In bivariate analyses, neither past dietary vitamin E intake (<8 mg/day vs more) nor current vitamin E supplement use was associated with impairment. Women who did not use vitamin E supplements at Women's Health Initiative baseline had an increased risk of mixed-domain impairment (odds ratio [OR] 1.88; 95% CI 1.09 to 3.23). This association lost significance when adjusting for age, education, American National Adult Reading Test (ANART) score, and time between measurement of past vitamin E use and cognitive testing.

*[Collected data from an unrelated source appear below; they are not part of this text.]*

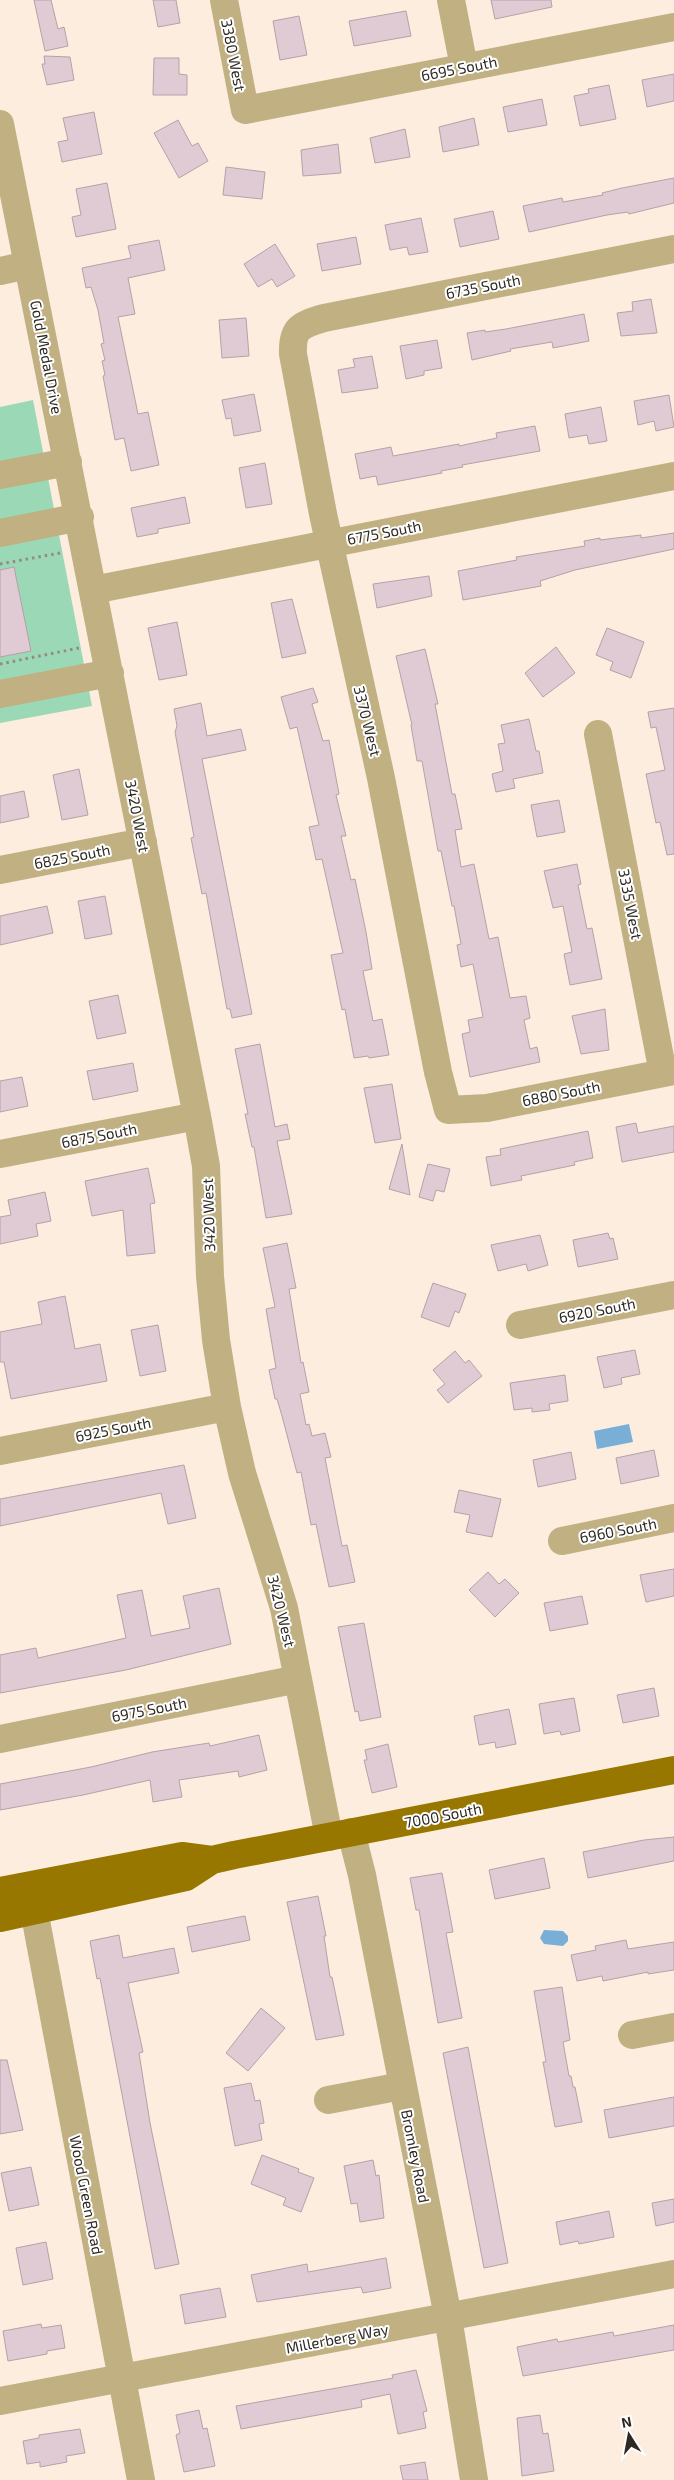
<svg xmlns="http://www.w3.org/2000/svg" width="674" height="2480" font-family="'Exo 2',sans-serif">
<rect width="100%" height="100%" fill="#fcedde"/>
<path fill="#9bd8b5" d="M 33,400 L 92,706 L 0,723 L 0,407 Z"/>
<path fill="#79afd7" d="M 629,1424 L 633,1442 L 597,1449 L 594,1431 Z
M 544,1930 L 563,1931 L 568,1936 L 568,1941 L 563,1946 L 544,1944 L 540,1938 Z"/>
<path fill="#e0cbd4" stroke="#b5a1a9" d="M 34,0 L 51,0 L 58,29 L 64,27 L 68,46 L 45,51 Z
M 153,0 L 176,0 L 180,23 L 158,27 Z
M 491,0 L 551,0 L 552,7 L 495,19 Z
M 406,11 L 411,36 L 354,46 L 349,21 Z
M 299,16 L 307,55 L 280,60 L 273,21 Z
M 44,56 L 70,57 L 74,80 L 47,85 L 42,64 L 45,64 Z
M 154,58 L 179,58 L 179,74 L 187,75 L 187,95 L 153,95 Z
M 674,74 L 674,101 L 647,107 L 642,80 Z
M 609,85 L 616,119 L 580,126 L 574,96 L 589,93 L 588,89 Z
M 542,99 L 547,125 L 508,132 L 503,107 Z
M 94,112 L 102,154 L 62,162 L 58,142 L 68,140 L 63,118 Z
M 474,118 L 479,145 L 443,152 L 439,127 Z
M 178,120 L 192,146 L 198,143 L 208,161 L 179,178 L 154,133 Z
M 405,129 L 410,157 L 375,163 L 370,138 Z
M 338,144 L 341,173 L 303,176 L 301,150 Z
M 226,167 L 265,172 L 262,199 L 223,195 Z
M 674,178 L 674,203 L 629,214 L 628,212 L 607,215 L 529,232 L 523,206 L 562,198 L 563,202 L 603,195 L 602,193 L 622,188 Z
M 107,183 L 116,229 L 76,237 L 72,217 L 81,215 L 76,189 Z
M 493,211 L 499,239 L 460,247 L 454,219 Z
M 421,218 L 428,252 L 409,255 L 407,247 L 390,250 L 385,225 Z
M 356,237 L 361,264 L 322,271 L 317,244 Z
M 159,240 L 165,270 L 128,278 L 135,314 L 118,317 L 138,414 L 148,412 L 159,465 L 131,471 L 124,438 L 115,440 L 103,376 L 105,375 L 102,361 L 105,360 L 101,344 L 104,343 L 98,310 L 91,287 L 86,288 L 82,268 L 131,258 L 128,246 Z
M 275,244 L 295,276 L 277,287 L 272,279 L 258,287 L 244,264 Z
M 651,299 L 657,333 L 621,336 L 617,313 L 633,311 L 632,302 Z
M 584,314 L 589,341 L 553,348 L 552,342 L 510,349 L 511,351 L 472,360 L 467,333 L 485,330 L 485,332 L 506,329 Z
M 246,318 L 249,356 L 222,358 L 219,320 Z
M 437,340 L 442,368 L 424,371 L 424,375 L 406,379 L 400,346 Z
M 372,356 L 378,388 L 342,393 L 338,370 L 355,367 L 353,359 Z
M 254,394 L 261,431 L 234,436 L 231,418 L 226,419 L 222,400 Z
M 669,395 L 674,427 L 656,431 L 654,421 L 638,425 L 634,401 Z
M 601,407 L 607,441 L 589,444 L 587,435 L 569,438 L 565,414 Z
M 535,426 L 540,451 L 462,465 L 463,467 L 441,471 L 442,473 L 378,485 L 376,476 L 360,479 L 355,454 L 391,447 L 393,456 L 459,444 L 459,446 L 497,438 L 496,433 Z
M 265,463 L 272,504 L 246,508 L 239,468 Z
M 185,497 L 190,523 L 158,529 L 158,533 L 137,537 L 131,508 Z
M 674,533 L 674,549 L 575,570 L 540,581 L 541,586 L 463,600 L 458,571 L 517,560 L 516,557 L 585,546 L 584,541 L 600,538 L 600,540 L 641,535 L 641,538 Z
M 14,567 L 31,651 L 0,657 L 0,570 Z
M 429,576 L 432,596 L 377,608 L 373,584 Z
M 292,599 L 306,653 L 282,658 L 271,603 Z
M 177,622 L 187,675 L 159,680 L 148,628 Z
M 607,628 L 644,642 L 631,678 L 610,670 L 613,662 L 596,655 Z
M 556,647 L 575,673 L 543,697 L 525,673 Z
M 425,649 L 438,704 L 435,704 L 452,794 L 455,794 L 462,829 L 455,830 L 461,867 L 474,864 L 489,939 L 498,937 L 510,998 L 526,996 L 530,1018 L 524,1020 L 530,1049 L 537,1047 L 540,1062 L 470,1077 L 462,1034 L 470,1032 L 468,1020 L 483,1017 L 473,964 L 461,967 L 457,945 L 461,944 L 454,906 L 452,906 L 441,851 L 438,851 L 422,761 L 417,761 L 411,725 L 412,725 L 396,656 Z
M 313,688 L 318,702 L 312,704 L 323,741 L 329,740 L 339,794 L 336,795 L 346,836 L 341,836 L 351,880 L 355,879 L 366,932 L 372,969 L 363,971 L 373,1021 L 382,1019 L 389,1055 L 369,1058 L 368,1056 L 354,1058 L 345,1009 L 342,1010 L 331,955 L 343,953 L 322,859 L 316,860 L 309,827 L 319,825 L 297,727 L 290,729 L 281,697 Z
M 201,703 L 207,736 L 241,729 L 246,750 L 202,759 L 252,1014 L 232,1018 L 230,1009 L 227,1009 L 206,893 L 202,894 L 191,838 L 194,837 L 175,732 L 177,726 L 174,709 Z
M 674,708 L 674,854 L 667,855 L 660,822 L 656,823 L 646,774 L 665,770 L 656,727 L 651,728 L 648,712 Z
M 529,719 L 536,751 L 539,751 L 543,773 L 513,779 L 515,788 L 496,792 L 492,774 L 503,771 L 498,744 L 505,743 L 501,725 Z
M 79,769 L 88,815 L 62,820 L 53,775 Z
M 24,791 L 29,817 L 0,823 L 0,796 Z
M 559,800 L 565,832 L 537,837 L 531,805 Z
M 577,864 L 581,884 L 578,885 L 587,929 L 592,928 L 602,979 L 570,985 L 564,954 L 572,952 L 563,906 L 553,908 L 544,871 Z
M 105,896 L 112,934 L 85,939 L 78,901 Z
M 47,906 L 53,933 L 0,945 L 0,916 Z
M 118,995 L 126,1033 L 97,1039 L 89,1001 Z
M 605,1009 L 609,1050 L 581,1054 L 572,1016 Z
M 260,1044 L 275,1127 L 287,1124 L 290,1139 L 277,1141 L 292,1214 L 266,1218 L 254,1147 L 252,1147 L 245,1114 L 248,1114 L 235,1049 Z
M 133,1063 L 138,1091 L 93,1100 L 87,1071 Z
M 22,1077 L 28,1106 L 0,1112 L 0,1081 Z
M 392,1084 L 401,1139 L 375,1143 L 364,1088 Z
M 636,1123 L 638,1133 L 674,1126 L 674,1152 L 622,1162 L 616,1127 Z
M 588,1131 L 593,1158 L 574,1162 L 575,1165 L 521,1176 L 522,1180 L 491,1186 L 486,1157 L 501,1155 L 500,1149 Z
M 402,1144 L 410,1195 L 389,1189 Z
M 428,1164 L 450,1169 L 444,1192 L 436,1190 L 433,1201 L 419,1197 Z
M 148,1168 L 155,1203 L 150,1204 L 155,1253 L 127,1256 L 123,1210 L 92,1216 L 85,1181 Z
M 45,1192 L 51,1221 L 36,1224 L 38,1236 L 0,1244 L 0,1217 L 11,1215 L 8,1200 Z
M 608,1233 L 610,1239 L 613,1238 L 618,1259 L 578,1267 L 573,1240 Z
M 540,1235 L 548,1265 L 528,1271 L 526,1264 L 498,1271 L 491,1245 Z
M 287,1243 L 296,1288 L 289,1289 L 301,1363 L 303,1362 L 309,1392 L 300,1394 L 306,1425 L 309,1424 L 312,1436 L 325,1433 L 331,1457 L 325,1458 L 342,1546 L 347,1545 L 355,1582 L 329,1587 L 316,1524 L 311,1525 L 301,1472 L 297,1473 L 282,1416 L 277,1399 L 275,1399 L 269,1370 L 276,1368 L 266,1309 L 275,1307 L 263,1248 Z
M 433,1283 L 466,1294 L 459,1313 L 455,1311 L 449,1327 L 421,1317 Z
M 65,1296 L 75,1349 L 100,1344 L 107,1381 L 11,1399 L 4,1362 L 0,1362 L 0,1332 L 42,1324 L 38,1302 Z
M 158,1325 L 166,1371 L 140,1376 L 131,1330 Z
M 635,1350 L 640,1374 L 621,1378 L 622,1384 L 604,1388 L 597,1357 Z
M 455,1351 L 465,1363 L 469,1360 L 482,1376 L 448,1403 L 437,1390 L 445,1384 L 433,1370 Z
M 565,1375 L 568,1401 L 549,1404 L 550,1410 L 532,1412 L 532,1408 L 514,1410 L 510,1383 Z
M 654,1450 L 659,1476 L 621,1484 L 616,1458 Z
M 571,1452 L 576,1479 L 538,1487 L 533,1460 Z
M 184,1465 L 196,1518 L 168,1524 L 161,1493 L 0,1526 L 0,1499 Z
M 459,1490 L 501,1499 L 492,1537 L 466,1532 L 470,1515 L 454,1512 Z
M 674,1569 L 674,1596 L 646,1602 L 640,1575 Z
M 488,1572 L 499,1584 L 505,1579 L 519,1593 L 495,1617 L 469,1590 Z
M 219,1588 L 231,1644 L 126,1670 L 0,1693 L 0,1655 L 36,1648 L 38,1658 L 126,1638 L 117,1595 L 142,1590 L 151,1636 L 190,1628 L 183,1596 Z
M 582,1596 L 588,1624 L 550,1631 L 544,1603 Z
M 364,1623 L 381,1717 L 360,1721 L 358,1711 L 355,1712 L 338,1627 Z
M 654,1688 L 659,1716 L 623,1723 L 617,1695 Z
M 574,1698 L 580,1731 L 561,1735 L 560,1731 L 544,1734 L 539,1704 Z
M 509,1709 L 516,1744 L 496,1748 L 495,1742 L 479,1745 L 474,1716 Z
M 259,1735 L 267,1770 L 239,1777 L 238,1771 L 179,1780 L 182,1797 L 153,1802 L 150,1780 L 83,1795 L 0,1810 L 0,1784 L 91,1767 L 152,1752 L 209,1743 L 210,1746 Z
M 388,1744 L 397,1787 L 372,1793 L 364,1760 L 367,1760 L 365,1750 Z
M 674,1837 L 674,1861 L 588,1878 L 583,1852 L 644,1840 Z
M 544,1858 L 550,1888 L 495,1899 L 489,1870 Z
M 442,1873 L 453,1932 L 446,1933 L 462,2018 L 438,2023 L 419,1910 L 416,1910 L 410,1878 Z
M 318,1896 L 326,1936 L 324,1936 L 330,1977 L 332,1977 L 344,2035 L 316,2040 L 287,1902 Z
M 245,1916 L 250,1940 L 192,1952 L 187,1927 Z
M 119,1935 L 123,1958 L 174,1948 L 179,1973 L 128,1983 L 143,2052 L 139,2053 L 150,2123 L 179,2264 L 155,2269 L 100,1978 L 97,1979 L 90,1941 Z
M 626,1940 L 628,1949 L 674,1942 L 674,1970 L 648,1974 L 648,1972 L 603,1981 L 602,1976 L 577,1981 L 571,1955 L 596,1950 L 595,1946 Z
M 562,1987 L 570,2040 L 563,2042 L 569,2076 L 571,2076 L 573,2087 L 575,2087 L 582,2122 L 555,2127 L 543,2062 L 546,2062 L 534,1991 Z
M 261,2008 L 285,2028 L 248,2071 L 226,2053 Z
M 468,2047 L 508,2263 L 484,2268 L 443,2053 Z
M 0,2060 L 7,2060 L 23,2130 L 0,2134 Z
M 251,2083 L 255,2101 L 260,2100 L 264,2123 L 259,2124 L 262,2140 L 235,2146 L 224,2088 Z
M 674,2097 L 674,2126 L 609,2138 L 604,2110 Z
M 262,2155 L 299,2169 L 298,2172 L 314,2178 L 301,2212 L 283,2205 L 286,2198 L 251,2184 Z
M 373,2160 L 376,2176 L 379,2175 L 384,2218 L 360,2222 L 357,2203 L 351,2204 L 344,2166 Z
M 31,2167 L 39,2205 L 9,2211 L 1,2173 Z
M 674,2199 L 674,2222 L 656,2226 L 652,2203 Z
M 609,2211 L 614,2237 L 579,2244 L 578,2241 L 560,2245 L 556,2222 Z
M 46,2242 L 53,2279 L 23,2285 L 16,2248 Z
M 386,2258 L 391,2288 L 363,2293 L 361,2287 L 257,2302 L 251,2275 L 307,2264 L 308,2272 Z
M 220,2288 L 226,2317 L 185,2324 L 180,2295 Z
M 41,2324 L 42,2328 L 61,2325 L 65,2348 L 47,2351 L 47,2354 L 8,2361 L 3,2331 Z
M 674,2325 L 674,2350 L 523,2376 L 517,2347 L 557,2339 L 558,2342 L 613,2332 L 614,2336 Z
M 416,2370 L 427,2411 L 423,2412 L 426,2428 L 398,2434 L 390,2394 L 361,2400 L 362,2407 L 241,2429 L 236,2406 L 393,2378 L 392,2375 Z
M 199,2410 L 203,2429 L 207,2428 L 215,2466 L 184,2472 L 176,2435 L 180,2433 L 176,2415 Z
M 540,2415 L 543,2434 L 548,2433 L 554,2471 L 522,2476 L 517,2418 Z
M 80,2429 L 85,2453 L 66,2456 L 67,2462 L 40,2467 L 40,2462 L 27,2464 L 23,2441 L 39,2438 L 39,2435 Z
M 425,2462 L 428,2480 L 403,2480 L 400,2466 Z"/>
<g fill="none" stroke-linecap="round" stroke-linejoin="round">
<path stroke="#948a80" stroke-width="3" stroke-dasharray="2.5 4" stroke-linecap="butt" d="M 0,564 L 60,553
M 0,664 L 79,648"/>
<path stroke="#c0b082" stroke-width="28" d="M 224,0 L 245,110 L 674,27
M 451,0 L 464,67
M 0,124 L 197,1116 L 206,1166 L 210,1276 L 216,1340 L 227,1407 L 242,1473 L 284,1608 L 329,1837
M 674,249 L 324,318 C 300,325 292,328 293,354 L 323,514 L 381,778 L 438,1072 L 448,1110 L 487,1108 L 674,1071
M 0,271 L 28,265
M 0,475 L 68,462
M 0,533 L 80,517
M 93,590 L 674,476
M 0,694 L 110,673
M 598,734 L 663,1073
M 0,870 L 143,842
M 0,1154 L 197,1116
M 520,1325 L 674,1295
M 0,1451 L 227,1407
M 562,1541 L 674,1518
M 0,1739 L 298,1679
M 351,1832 L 362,1875 L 448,2317 L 474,2480
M 34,1910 L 141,2480
M 632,2035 L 674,2027
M 328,2100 L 402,2086
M 0,2401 L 674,2274"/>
<path stroke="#987700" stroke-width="28" d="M 0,1891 L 182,1856 L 212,1860
M 0,1918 L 186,1877 L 212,1860 L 234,1855 L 674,1770"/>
</g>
<g text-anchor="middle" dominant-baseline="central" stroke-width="4" stroke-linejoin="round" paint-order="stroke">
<g font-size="15" fill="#2e2923" stroke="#fff">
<text transform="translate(234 55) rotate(79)">3380 West</text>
<text transform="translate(459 68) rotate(-11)">6695 South</text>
<text transform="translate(483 286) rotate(-11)">6735 South</text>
<text transform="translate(47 357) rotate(79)">Gold Medal Drive</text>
<text transform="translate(384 532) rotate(-11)">6775 South</text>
<text transform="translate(368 721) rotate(76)">3370 West</text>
<text transform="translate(138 816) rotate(79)">3420 West</text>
<text transform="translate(72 856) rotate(-11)">6825 South</text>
<text transform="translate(631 904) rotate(79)">3335 West</text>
<text transform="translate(561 1093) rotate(-11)">6880 South</text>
<text transform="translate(99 1135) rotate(-11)">6875 South</text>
<text transform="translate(208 1215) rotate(-92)">3420 West</text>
<text transform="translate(597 1310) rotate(-11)">6920 South</text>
<text transform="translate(113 1429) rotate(-11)">6925 South</text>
<text transform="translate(618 1530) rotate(-11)">6960 South</text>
<text transform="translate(282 1611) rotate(76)">3420 West</text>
<text transform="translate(149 1709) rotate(-11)">6975 South</text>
<text transform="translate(443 1815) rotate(-11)">7000 South</text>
<text transform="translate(416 2156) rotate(79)">Bromley Road</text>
<text transform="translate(87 2195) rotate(79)">Wood Green Road</text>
<text transform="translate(337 2338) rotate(-11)">Millerberg Way</text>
</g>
</g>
<g transform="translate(629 2435) rotate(349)" stroke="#ffffff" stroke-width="4" paint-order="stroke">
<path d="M0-4L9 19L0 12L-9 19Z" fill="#2e2923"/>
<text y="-8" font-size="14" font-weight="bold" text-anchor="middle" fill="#2e2923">N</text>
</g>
</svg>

Concurrent serum α-tocopherol had significant cross-sectional associations with both memory and mixed impairments, with women in the lowest quartile of serum α-tocopherol nearly twice as likely to show signs of memory (1.92; 1.24 to 2.97) and mixed-domain (2.01; 1.13 to 3.57) impairments. In multivariable models adjusting for age, education, and ANART score, the lowest quartile of serum α-tocopherol was associated with increased odds of memory impairment (OR 2.02; 1.27 to 3.20) and mixed impairments (OR 2.00; 1.04 to 3.85). Additional adjustment for APOE e4 did not affect these results.


There was weak or no evidence of a protective effect of previous vitamin E intake on cognitive function. However, the association of low concurrent serum α-tocopherol with memory and mixed impairment merits further exploration.